Ontvankelijkheid van het hoger beroep
Namens de verdachte is op 27 juni 2023 hoger beroep ingesteld. Het onderzoek ter terechtzitting in hoger beroep heeft een aanvang genomen door het uitroepen van de zaak op de terechtzitting van 4 maart 2024, op welke zitting de raadsman te kennen heeft gegeven dat hij diezelfde ochtend, voorafgaand aan de zitting, aan de griffie van de rechtbank Zeeland-West-Brabant een verzoek heeft gedaan tot het intrekken van het hoger beroep voor zover dat ziet op de bewezenverklaring van feit 5. Omdat de akte intrekking rechtsmiddel bij aanvang van de zitting nog niet bij het hof was binnengekomen, de raadsman die ook niet kon overhandigen aan het hof, heeft de raadsman ter terechtzitting verzocht om de verdachte in zoverre niet-ontvankelijk te verklaren in het hoger beroep, nu de grieven tegen het vonnis waarvan beroep ten aanzien van het onder feit 5 bewezenverklaarde niet worden gehandhaafd.
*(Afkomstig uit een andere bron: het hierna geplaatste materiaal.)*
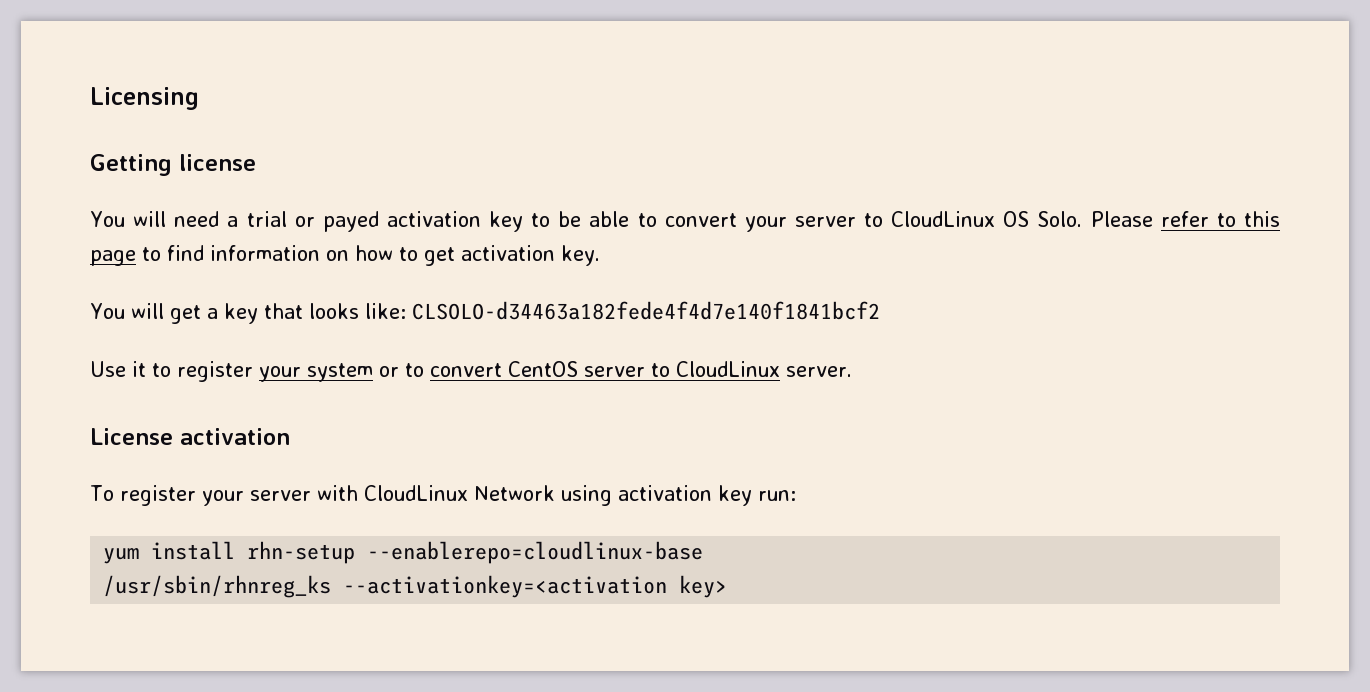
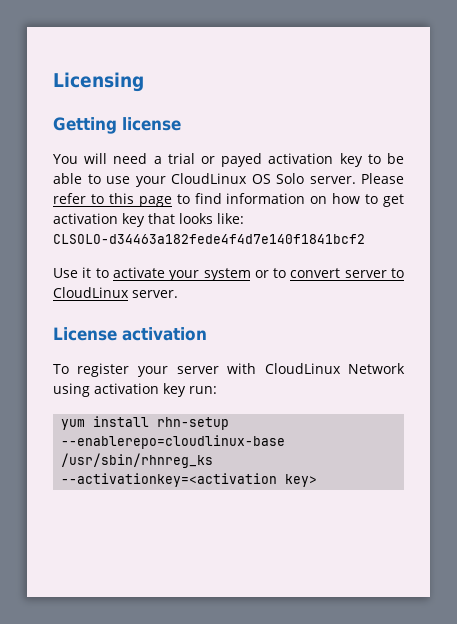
[664,211,1083,232] convert your server to CloudLinux OS Solo. -> [106,173,356,187] use your CloudLinux OS Solo server.
[561,245,600,266] [90,303,218,324] key. // You will get a -> (118, 218) none
[177,361,253,382] register -> [112,267,165,278] activate
[508,361,578,377] CentOS -> (341, 273) none

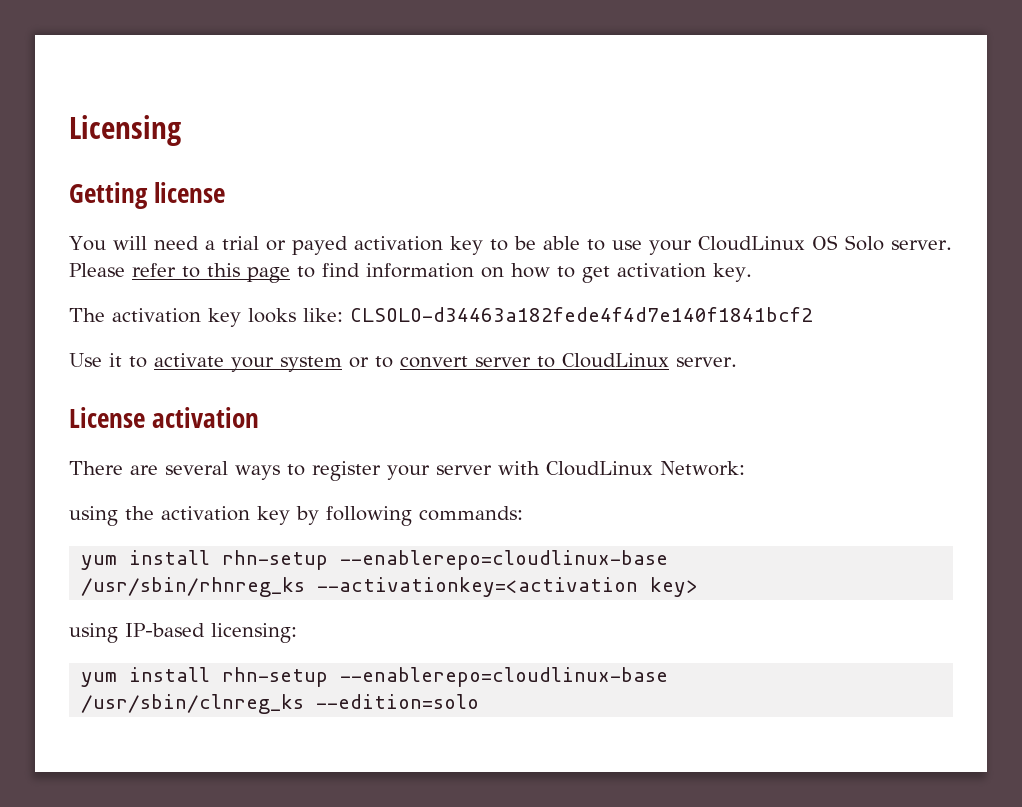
[122,213,175,227] key that -> [713,263,752,282] [69,308,241,327] key. // The activation key
[53,364,69,374] To -> [69,461,305,480] There are several ways to
[348,363,405,374] [53,383,217,397] Network using activation key run: -> [660,461,745,476] [69,506,523,526] Network: // using the activation key by following commands:
(318, 480) none -> [69,623,297,643] [81,667,669,687] [81,694,480,714] // using IP-based licensing: // yum install rhn-setup --enablerepo=cloudlinux-base // /usr/sbin/clnreg_ks --edition=solo

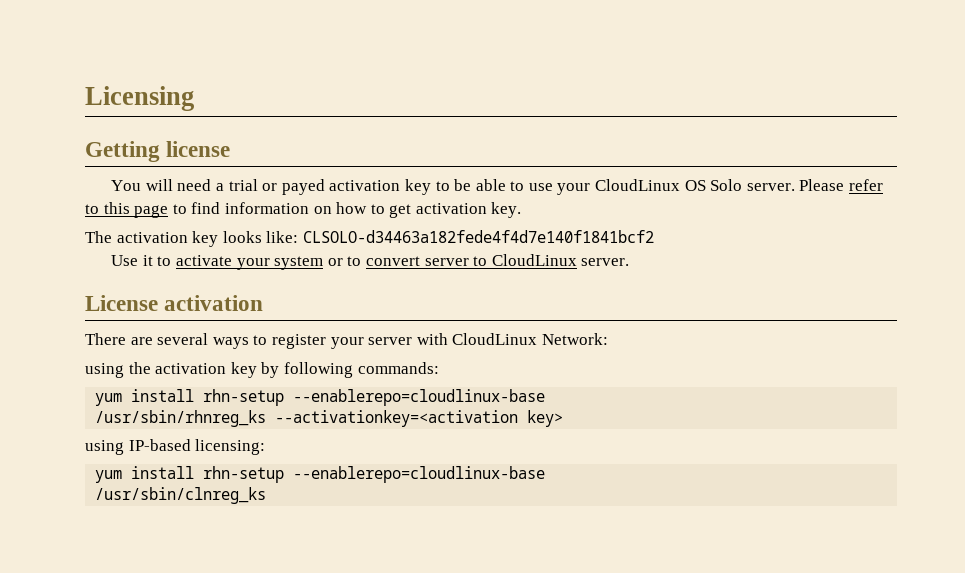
[316,694,480,709] --edition=solo -> (267, 495) none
De raadsman wenst het hoger beroep met betrekking tot de beslissing op de vordering tot tenuitvoerlegging van de voorwaardelijk opgelegde straf onder parketnummer 02-136362-19 (de tul-beslissing) te handhaven.
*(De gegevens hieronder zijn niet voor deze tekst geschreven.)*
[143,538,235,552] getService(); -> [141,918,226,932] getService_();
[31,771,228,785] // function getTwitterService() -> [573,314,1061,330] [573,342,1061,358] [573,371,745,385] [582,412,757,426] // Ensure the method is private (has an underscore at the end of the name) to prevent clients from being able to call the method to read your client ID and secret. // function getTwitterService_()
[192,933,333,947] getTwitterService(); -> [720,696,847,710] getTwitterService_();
Het hof overweegt als volgt.
Op het moment dat de zaak een aanvang had genomen door het uitroepen van de zaak was de vorenbedoelde akte intrekking rechtsmiddel nog niet bij het hof ingekomen. De gemachtigd raadsman heeft ter terechtzitting echter namens de verdachte kenbaar heeft gemaakt dat de verdachte de grieven in de hoofdzaak en ook het hoger beroep in de hoofdzaak niet wil handhaven. Een niet ontvankelijk verklaring van de verdachte ligt in de rede aldus de raadsman, die daar ook om heeft verzocht. Het hoger beroep strekt zich enkel uit tot de beslissing op de vordering tot tenuitvoerlegging, aldus de raadsman. Het hof is van oordeel dat door dit laatste sprake is van een ongeoorloofde beperking van het hoger beroep.
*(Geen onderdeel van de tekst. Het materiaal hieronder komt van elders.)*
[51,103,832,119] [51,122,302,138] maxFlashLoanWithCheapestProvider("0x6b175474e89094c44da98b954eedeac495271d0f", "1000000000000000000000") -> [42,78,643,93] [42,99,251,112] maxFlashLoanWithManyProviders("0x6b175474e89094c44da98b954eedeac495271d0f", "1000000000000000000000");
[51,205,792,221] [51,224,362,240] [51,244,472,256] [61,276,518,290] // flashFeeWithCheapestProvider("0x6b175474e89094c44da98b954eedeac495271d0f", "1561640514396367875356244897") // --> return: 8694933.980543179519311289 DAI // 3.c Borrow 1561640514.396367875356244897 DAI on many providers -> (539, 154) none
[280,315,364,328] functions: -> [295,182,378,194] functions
Het hof zal – gelet op het vorenstaande, het bepaalde in artikel 416 lid 2 van het Wetboek van Strafvordering en met inachtneming van het bepaalde in artikel 407 van het Wetboek van Strafvordering – de verdachte daarom niet ontvankelijk verklaren in het hoger beroep.

BESLISSING

Het hof:
verklaart de verdachte niet-ontvankelijk in het ingestelde hoger beroep.
Aldus gewezen door:
mr. J.F. Dekking, voorzitter,
mr. O.A.J.M. Lavrijssen en mr. T. van de Woestijne, raadsheren,
in tegenwoordigheid van mr. E.F.G. Truijen, griffier,
en op 18 maart 2024 ter openbare terechtzitting uitgesproken.
Mr. O.A.J.M. Lavrijssen is buiten staat dit arrest mede te ondertekenen.